保存期間が長くなるほど香りは穏やかになりやすいため、冷凍したことを忘れないうちに使うのがおすすめです。
乾燥香草は高温多湿と直射日光を避ける
乾燥タイムなどの乾燥香草は、開封後も密閉し、高温多湿や直射日光を避けた場所で保存します。
コンロ周りや窓際は便利に見えても、熱や光の影響を受けやすいため、香りを保ちたい場合は避けるほうが安心です。
戸棚や引き出しの中など、温度と湿度が比較的安定した場所が向いています。
容器のふたを開けたままにしたり、湯気の立つ鍋の上で直接振り入れたりすると、容器内に湿気が入りやすくなります。
- 使った後は、ふたをすぐに閉めます。
- 乾いた清潔なスプーンを使います。
- 容器ごと鍋の湯気に近づけないようにします。
- 色や香りが弱くなっていないか、ときどき確認します。
乾燥香草は賞味期限内であっても、開封から時間がたつと香りが穏やかになることがあります。
指先で少量をつまんで香りを確かめ、以前より印象が薄いと感じたら、買い替えを考える目安にできます。
生の香草も乾燥香草も、保存方法を少し整えるだけで、使いたいときに心地よい香りを楽しみやすくなります。
まとめ
この記事のポイントをまとめます。
- タイムの代用には、マジョラム・オレガノ・ローズマリー・ローリエ・バジルなどが使えます。
- 肉料理、魚料理、トマト料理、煮込み料理など、料理に合わせて香草を選ぶと自然に仕上がります。
- 代用する香草は香りが強いこともあるため、タイムの分量より少なめから加えるのがおすすめです。

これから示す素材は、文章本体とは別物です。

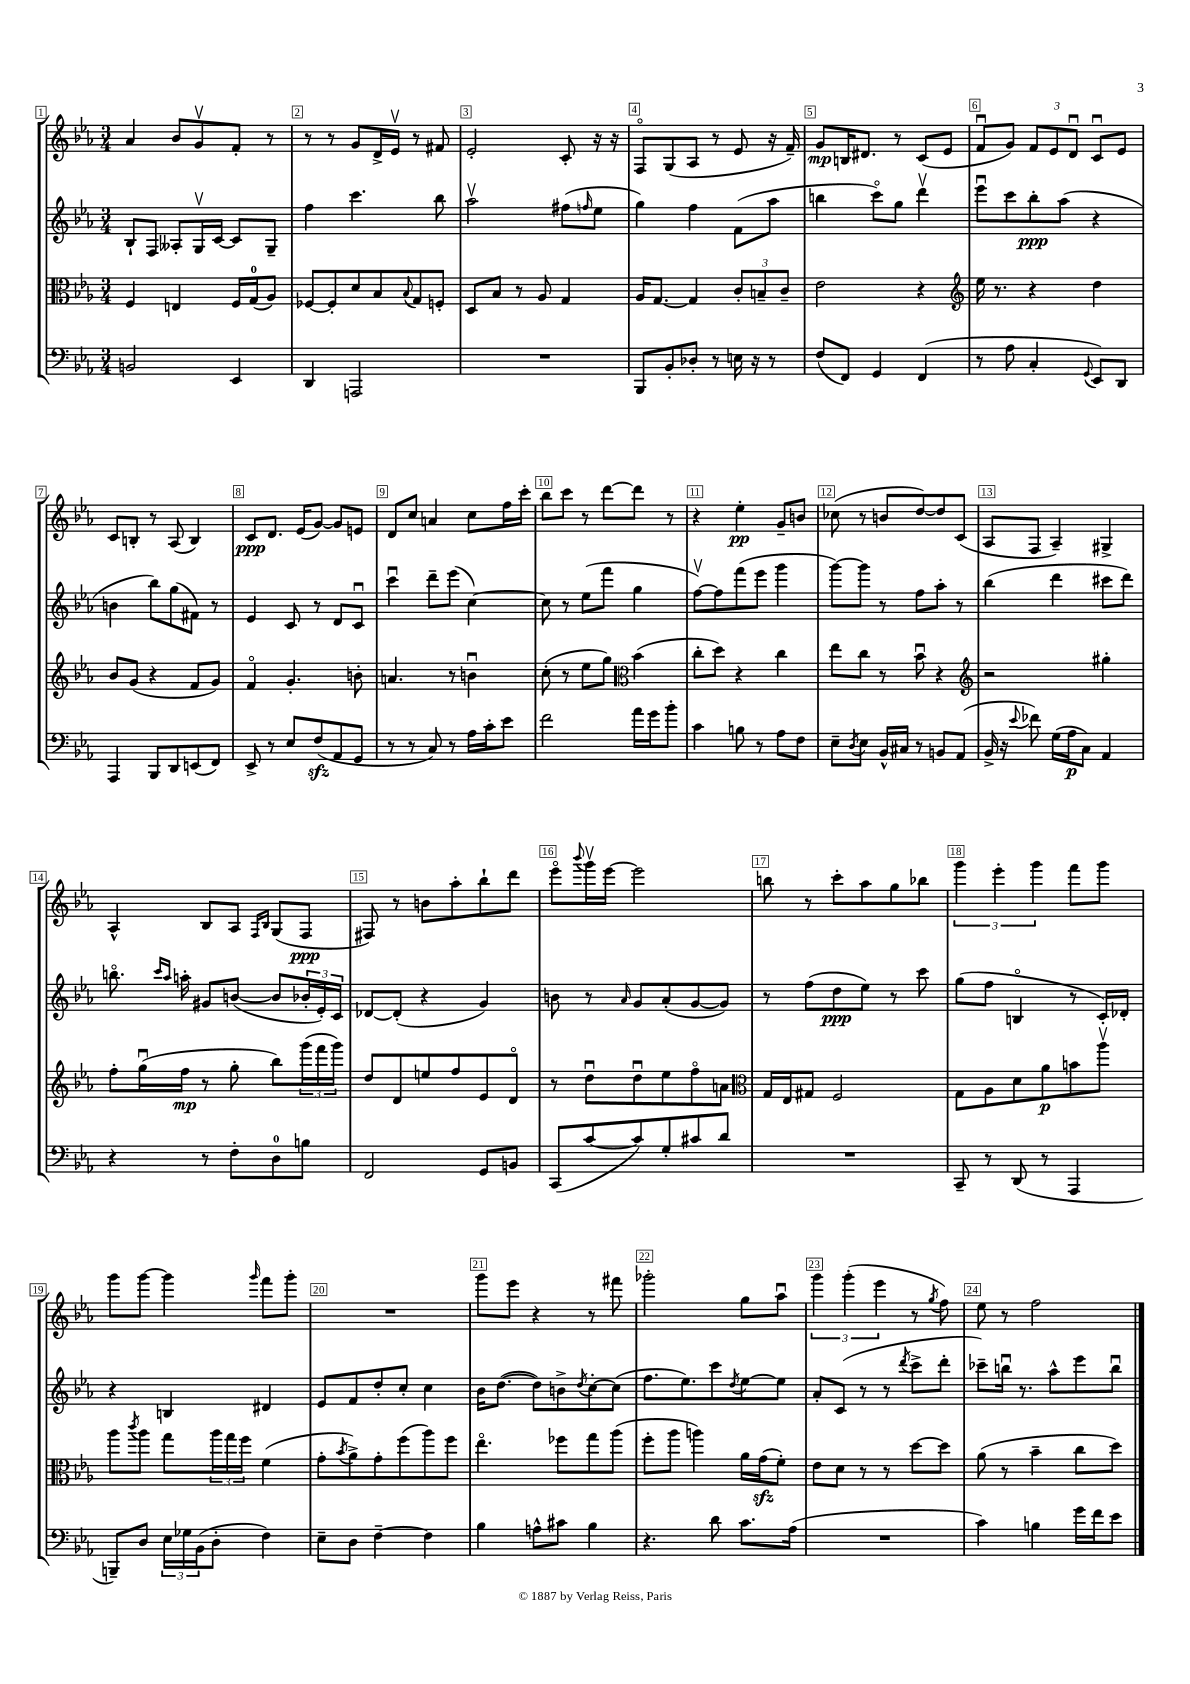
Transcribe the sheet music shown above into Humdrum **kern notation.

**kern	**kern	**kern	**kern
*staff4	*staff3	*staff2	*staff1
*clefF4	*clefC3	*clefG2	*clefG2
*k[b-e-a-]	*k[b-e-a-]	*k[b-e-a-]	*k[b-e-a-]
*M3/4	*M3/4	*M3/4	*M3/4
2BB	4F	8B-`	4a-
.	.	8F	.
.	4E	8A--'	8b-
.	.	16Gv	8gv
.	.	[16c	.
4EE-	16F	8c]	8f'
.	(16G	.	.
.	8A-)	8G~	8r
=	=	=	=
4DD	[8F-	4ff	8r
.	8F-']	.	8r
2AAA	8d	4.ccc	8g
.	8B-	.	16d^
.	.	.	16e-v
.	8qqB-	.	.
.	8G	.	8r
.	8F'	8bb-	8f#
=	=	=	=
2.r	8D	2aa-v	2e-'
.	8B-	.	.
.	8r	.	.
.	8A-	.	.
.	4G	(8ff#	8c'
.	.	16qqff	.
.	.	8ee-	16r
.	.	.	16r
=	=	=	=
8BBB-	16A-	4gg)	8Fo
.	[8.G	.	.
8BB-'	.	.	(8G
8D-'	4G]	4ff	8A-
8r	.	.	8r
16E	12c'	(8f	8e-
16r	.	.	.
.	12B~	.	.
8r	.	8aa-	16r
.	12c~	.	.
.	.	.	16f~)
=	=	=	=
(8F	2e-	4bb	8g
8FF)	.	.	16B
.	.	.	8.d#
4GG	.	8ccco)	.
.	.	8gg	8r
(4FF	4r	4dddv	(8c
.	.	.	8e-
=	=	=	=
*	*clefG2	*	*
8r	16ee-	8eee-u	8fu
.	8.r	.	.
8A-	.	8ccc	8g)
4C'	4r	8bb-'	12f
.	.	.	12e-
.	.	(8aa-	.
.	.	.	12du
8qqGG	.	.	.
8EE-)	4dd	4r	8cu
8DD	.	.	8e-
=	=	=	=
4AAA-	8b-	4b	8c
.	(8g	.	8B'
8BBB-	4r	8bb-)	8r
8DD	.	(8gg	(8A-
(8EE	8f	8f#)	4B)
8FF)	8g)	8r	.
=	=	=	=
8EE-^	4fo	4e-	8c
8r	.	.	8.d
8E-	4.g'	8c	.
.	.	.	(16e-
(8F	.	8r	[8g)
8AA-	.	8d	8g]
8GG	8b'	8cu	8e
=	=	=	=
8r	4.a	4cccu	8d
8r	.	.	8cc
8C)	.	8ddd~	4a
8r	8r	(8eee-	.
16A-	4bu	[4cc)	8cc
16c'	.	.	.
8e-	.	.	16ff
.	.	.	16ccc'
=	=	=	=
2f	(8cc'	8cc]	8bb-
.	8r	8r	8ccc
.	8ee-	(8ee-	8r
.	8gg)	8fff	[8ddd
*	*clefC3	*	*
16a-	(4b-	4gg	8ddd]
16g	.	.	.
8b-'	.	.	8r
=	=	=	=
4c	8cc'	[8ffv)	4r
.	8dd)	8ff]	.
8B	4r	(8fff	4ee-'
8r	.	8eee-	.
8A-	4cc	4ggg	8g~
8F	.	.	8b
=	=	=	=
8E-~	8ee-	[8ggg)	(8cc-
8qD	.	.	.
8E-	8cc	8ggg]	8r
16BB-^^	8r	8r	8b
16C#	.	.	.
8r	8b-u	8ff	[8dd)
8BB	4r	8aa-'	8dd]
(8AA-	.	8r	(8c
=	=	=	=
*	*clefG2	*	*
16BB-^	2r	(4bb-	8A-
16r	.	.	.
8qqe-	.	.	.
8f-)	.	.	8F
(16G	.	4ddd	4A-~)
16A-	.	.	.
8C)	.	.	.
4AA-	4gg#'	8ccc#	4G#^
.	.	8ddd)	.
=	=	=	=
4r	8ff'	8.bbo	4A-^^
.	(16ggu	.	.
.	.	16qqccc	.
.	.	16qqaa-	.
.	16ff	16aa'	.
8r	8r	8g#	8B-
8F'	8gg'	([8b	8A-
.	.	.	16qqF
.	.	.	16qqB-
8D	8bb-)	8b]	(8G
8B	(24ggg	24b-'	8F
.	24fff	24e-')	.
.	24ggg)	24c	.
=	=	=	=
2FF	8dd	[8d-	8F#)
.	8d	(8d-']	8r
.	8ee	4r	8b
.	8ff	.	8aa-'
8GG	8e-	4g)	8bb-`
8BB	8do	.	8ddd
=	=	=	=
(8CC	8r	8b	8eee-o
.	.	.	8qqbbb-
[8c	8ddu	8r	16gggv
.	.	.	[16eee-
.	.	16qqa-	.
8c])	8ddu	8g	2eee-]
8G'	8ee-	(8a-'	.
8c#	8ffo	[8g	.
8d	8a	8g])	.
=	=	=	=
*	*clefC3	*	*
2.r	16G	8r	8bb
.	16E-	.	.
.	8G#	(8ff	8r
.	2F	8dd	8ccc'
.	.	8ee-)	8aa-
.	.	8r	8gg
.	.	8ccc	8bb-
=	=	=	=
8CC~	8G	(8gg	6ggg
8r	8A-	8ff	.
.	.	.	6eee-'
(8DD	8d	4Bo	.
.	.	.	6ggg
8r	8a-	.	.
4AAA-	8b	8r	8fff
.	8aa-v	16c')	8ggg
.	.	16d-'	.
=	=	=	=
8BBB~)	8aa-	4r	8ggg
.	8qccc	.	.
8D	8aa-	.	[8ggg
24E-	8gg	4B	4ggg]
24G-	.	.	.
(24BB-	.	.	.
8D'	24aa-	.	.
.	24gg	.	.
.	24ff	.	.
.	.	.	16qqggg
4F)	(4f	4d#	8fff
.	.	.	8ggg'
=	=	=	=
8E-~	8g'	8e-	2.r
.	8qb-	.	.
8D	8a-^)	8f	.
[4F~	8g'	8dd'	.
.	(8ff	8cc'	.
4F]	8aa-)	4cc	.
.	8ff	.	.
=	=	=	=
4B-	4.ee-o	16b-	8ggg
.	.	([8.dd	.
.	.	.	8eee-
8A^^	.	8dd])	4r
8c#	8ff-	8b^	.
.	.	8qdd	.
4B-	8gg	[8cc'	8r
.	(8aa-	(8cc]	8fff#
=	=	=	=
4.r	8ff'	8.ff	2ggg-'
.	8aa-	.	.
.	.	8.ee-)	.
.	4aa)	.	.
8d	.	8ccc	.
.	.	8qdd	.
8.c	16a-	[8ee-	8gg
.	(16g	.	.
.	8f')	8ee-]	8aa-u
(16A-	.	.	.
=	=	=	=
2.r	8e-	8a-'	6ggg
.	8d	(8c	.
.	.	.	(6ggg'
.	8r	8r	.
.	.	.	6eee-
.	8r	8r	.
.	.	8qddd	.
.	[8dd	8ccc^	8r
.	.	.	8qgg
.	8dd]	8ddd'	8ff)
=	=	=	=
4c)	(8a-	8ccc-~)	8ee-
.	8r	16bbu	8r
.	.	8.r	.
4B	4b-~	.	2ff
.	.	8aa-^^	.
16g	8cc	8eee-	.
16f	.	.	.
8e-	8dd)	8bbu	.
==	==	==	==
*-	*-	*-	*-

- 煮込みには早めに、バジルなどの軽やかな香りは仕上げに加えると風味を活かしやすくなります。
- オレガノやマジョラムを中心に、ほかの香草を少し組み合わせる方法もあります。
- 香草がないときは、セロリの葉、黒こしょう、にんにく、レモンなどで香りに変化をつけられます。

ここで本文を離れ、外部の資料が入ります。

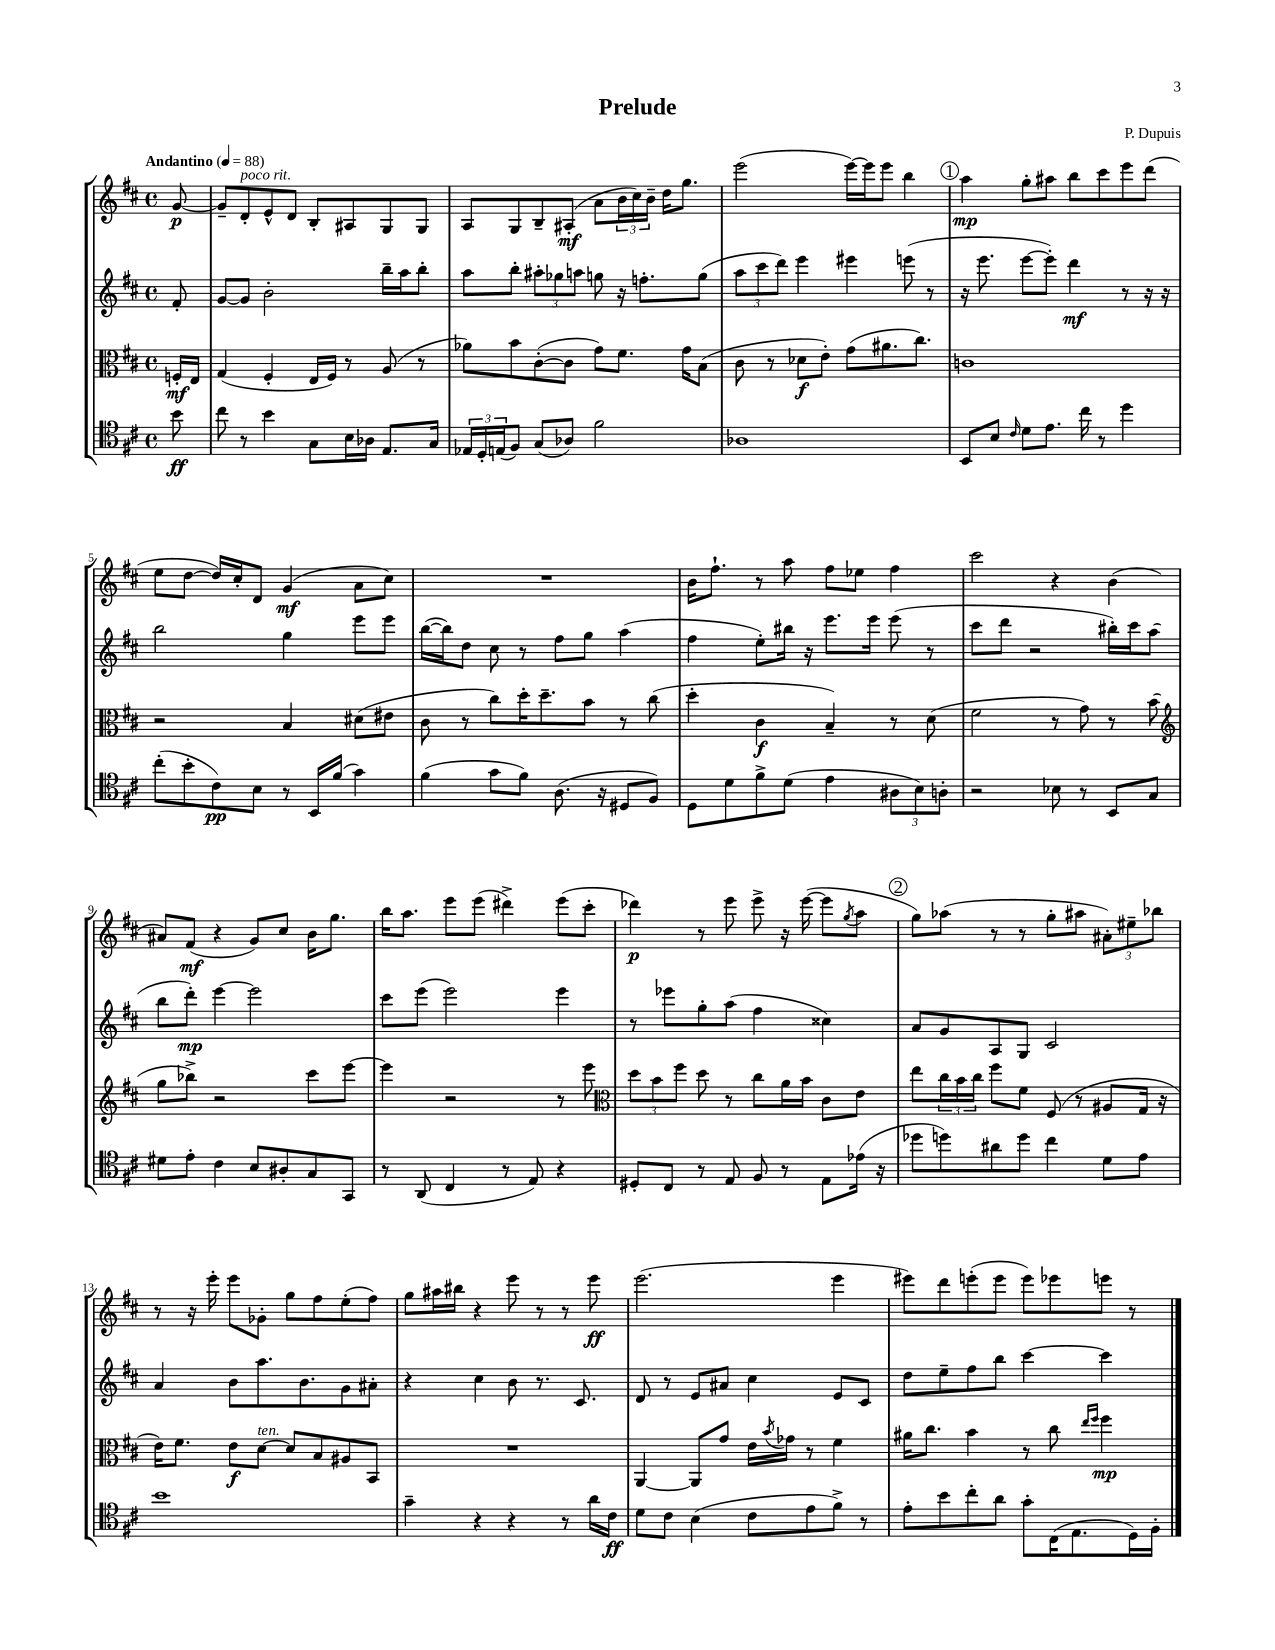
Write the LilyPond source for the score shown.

\header { title = "Prelude" composer = "P. Dupuis" }
<<
\new StaffGroup <<
\new Staff = "s0" {
    \clef treble \key d \major \defaultTimeSignature \time 4/4 \partial 8 \tempo "Andantino" 4 = 88
    g'8~\p |
    g'8-- d'8-.^\markup { \italic "poco rit." } e'8-^ d'8 b8-. ais8 g8 g8 |
    a8 g8 b8-- ais8-.\mf( a'8 \tuplet 3/2 { b'16 cis''16) b'16-- } d''16 g''8. |
    e'''2( e'''16~) e'''16 e'''8 b''4 |
    \mark \markup { \circle "1" } a''4\mp g''8-. ais''8 b''8 cis'''8 e'''8 d'''8( |
    e''8 d''8~ d''16) cis''16-. d'8 g'4\mf( a'8 cis''8) |
    R1 |
    b'16 fis''8.-! r8 a''8 fis''8 ees''8 fis''4 |
    cis'''2 r4 b'4( |
    ais'8) fis'8\mf( r4 g'8) cis''8 b'16 g''8. |
    b''16 a''8. e'''8 e'''8( dis'''4->) e'''8( cis'''8-. |
    des'''4\p) r8 e'''8 e'''8-> r16 e'''16~( e'''8 \acciaccatura { g''8 } a''8 |
    \mark \markup { \circle "2" } g''8) aes''8( r8 r8 g''8-. ais''8 \tuplet 3/2 { ais'8-.) eis''8-- bes''8 } |
    r8 r16 e'''16-. e'''8 ges'8-. g''8 fis''8 e''8-.( fis''8) |
    g''8 ais''16 bis''16 r4 e'''8 r8 r8 e'''8\ff |
    e'''2.( e'''4 |
    eis'''8) d'''8 e'''8-.( e'''8 e'''8) ees'''8 e'''8 r8 \bar "|." |
}
\new Staff = "s1" {
    \clef treble \key d \major \defaultTimeSignature \time 4/4 \partial 8
    fis'8-. |
    g'8~ g'8 b'2-. b''16-- a''16 b''8-. |
    a''8 b''8-. \tuplet 3/2 { ais''8-. ges''8 a''8 } g''8 r16 f''8.-. g''8( |
    \tuplet 3/2 { a''8 cis'''8 d'''8) } e'''4 eis'''4 e'''8( r8 |
    \mark \markup { \circle "1" } r16 e'''8. e'''8~ e'''8-.) d'''4\mf r8 r16 r16 |
    b''2 g''4 e'''8 e'''8 |
    b''16~( b''16) d''8 cis''8 r8 fis''8 g''8 a''4( |
    fis''4 e''8-.) bis''16 r16 e'''8. e'''16 e'''8( r8 |
    cis'''8 d'''8 r2 bis''16-.) cis'''16 a''8( |
    b''8 d'''8-.\mp) e'''4~ e'''2 |
    cis'''8 e'''8( e'''2) e'''4 |
    r8 ees'''8 g''8-. a''8( fis''4 cisis''4) |
    \mark \markup { \circle "2" } a'8 g'8 a8 g8 cis'2 |
    a'4 b'8 a''8. b'8. g'8 ais'8-. |
    r4 cis''4 b'8 r8. cis'8. |
    d'8 r8 e'8 ais'8 cis''4 e'8 cis'8 |
    d''8 e''8-- fis''8 b''8 cis'''4~ cis'''4 \bar "|." |
}
\new Staff = "s2" {
    \clef alto \key d \major \defaultTimeSignature \time 4/4 \partial 8
    f16-.\mf e16 |
    g4( fis4-. e16 fis16) r8 a8( r8 |
    aes'8) b'8 cis'8~-.( cis'8 g'8) fis'8. g'16 b8( |
    cis'8 r8 des'8\f e'8-.) g'8( ais'8. cis''8.) |
    \mark \markup { \circle "1" } c'1 |
    r2 b4 dis'8( eis'8 |
    cis'8 r8 cis''8) d''16-. d''8.-- b'8 r8 cis''8( |
    d''4-. cis'4\f b4--) r8 d'8( |
    fis'2 r8 g'8) r8 b'8( |
    \clef treble g''8 bes''8->) r2 cis'''8 e'''8~ |
    e'''4 r2 r8 e'''8 |
    \clef alto \tuplet 3/2 { d''8 b'8 fis''8 } d''8 r8 cis''8 a'16 b'16 cis'8 e'8 |
    \mark \markup { \circle "2" } e''8 \tuplet 3/2 { cis''16 b'16 cis''16 } fis''8 fis'8 fis8( r8 ais8 g16 r16 |
    e'16) fis'8. e'8\f d'8~^\markup { \italic "ten." } d'8 b8 ais8 b,8 |
    R1 |
    a,4~ a,8 g'8 e'16 \acciaccatura { b'8 } ges'16 r8 fis'4 |
    ais'16 cis''8. b'4 r8 cis''8 \grace { e''16 fis''16 } fis''4\mp \bar "|." |
}
\new Staff = "s3" {
    \clef tenor \key d \major \defaultTimeSignature \time 4/4 \partial 8
    b'8\ff |
    cis''8 r8 b'4 g8 b16 aes16 e8. g16 |
    \tuplet 3/2 { ees16 d16-. e16( } fis8) g8( aes8) fis'2 |
    aes1 |
    \mark \markup { \circle "1" } b,8 b8 \grace { cis'16 } d'8 e'8. cis''16 r8 d''4 |
    cis''8-.( b'8-. cis'8\pp) b8 r8 b,16 fis'16( g'4) |
    fis'4( g'8 fis'8) a8.( r16 dis8 fis8) |
    d8 d'8 fis'8-> d'8( e'4 \tuplet 3/2 { ais8 b8) a8-. } |
    r2 bes8 r8 b,8 g8 |
    dis'8 e'8-. cis'4 b8 ais8-. g8 g,8 |
    r8 a,8( cis4 r8 e8) r4 |
    dis8-. cis8 r8 e8 fis8 r8 e8 ees'16( r16 |
    \mark \markup { \circle "2" } des''8 d''8) ais'8 d''8 cis''4 d'8 e'8 |
    b'1 |
    g'4-- r4 r4 r8 a'16 cis'16\ff |
    d'8 cis'8 b4( cis'8 e'8 fis'8->) r8 |
    e'8-. b'8 cis''8-. a'8 g'8-. cis16( e8. d16) fis16-. \bar "|." |
}
>>
>>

- タイムを入れず、素材の味や塩加減を整えるだけでも料理はおいしく仕上げられます。
- 余った生の香草や乾燥香草は、乾燥・湿気・光を避けて保存すると香りを楽しみやすくなります。
タイムが手元にないときも、料理に合う香草や身近な食材を選べば、香り豊かな一皿を楽しめます。
まったく同じ風味を目指さなくても、その日の食材や好みに合わせて香りを重ねることで、自分らしいおいしさに仕上がります。
まずは少量から加え、味見をしながら調整してみてください。
香草を使い切れずに余らせそうなときは、保存方法も工夫しながら、いつもの料理に気軽に取り入れてみましょう。